▼

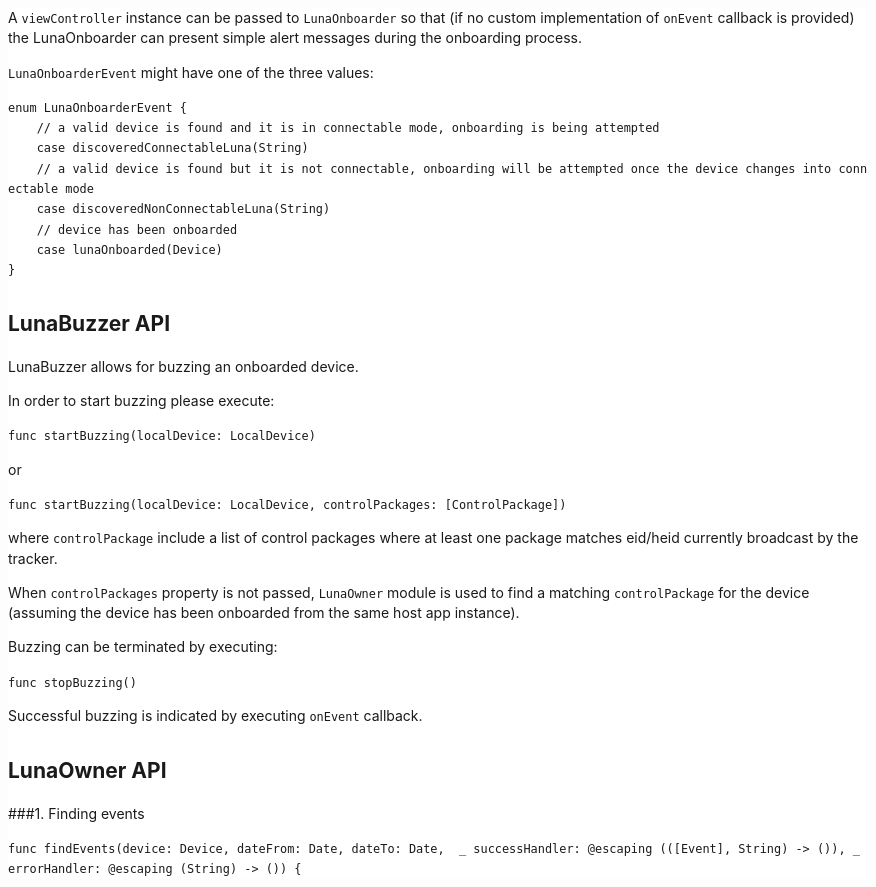 A `viewController` instance can be passed to `LunaOnboarder` so that (if no custom implementation of `onEvent` callback is provided) the LunaOnboarder can present simple alert messages during the onboarding process.


`LunaOnboarderEvent` might have one of the three values:

```
enum LunaOnboarderEvent {
    // a valid device is found and it is in connectable mode, onboarding is being attempted
    case discoveredConnectableLuna(String) 
    // a valid device is found but it is not connectable, onboarding will be attempted once the device changes into connectable mode
    case discoveredNonConnectableLuna(String)
    // device has been onboarded
    case lunaOnboarded(Device)
}
```

## LunaBuzzer API 

LunaBuzzer allows for buzzing an onboarded device.   

In order to start buzzing please execute:

```
func startBuzzing(localDevice: LocalDevice)
```

or

```
func startBuzzing(localDevice: LocalDevice, controlPackages: [ControlPackage])
```
 
where `controlPackage` include a list of control packages where at least one package matches eid/heid currently broadcast by the tracker.

When `controlPackages` property is not passed, `LunaOwner` module is used to find a matching `controlPackage` for the device (assuming the device has been onboarded from the same host app instance).

Buzzing can be terminated by executing:

```
func stopBuzzing()

```

Successful buzzing is indicated by executing `onEvent` callback.


## LunaOwner API


###1. Finding events
```
func findEvents(device: Device, dateFrom: Date, dateTo: Date,  _ successHandler: @escaping (([Event], String) -> ()), _ errorHandler: @escaping (String) -> ()) {
```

▲

### What needs to be done:
In the data above, find each line where the string "LunaBuzzer" appears, then copy it.

### Answer box:
## LunaBuzzer API 
LunaBuzzer allows for buzzing an onboarded device.   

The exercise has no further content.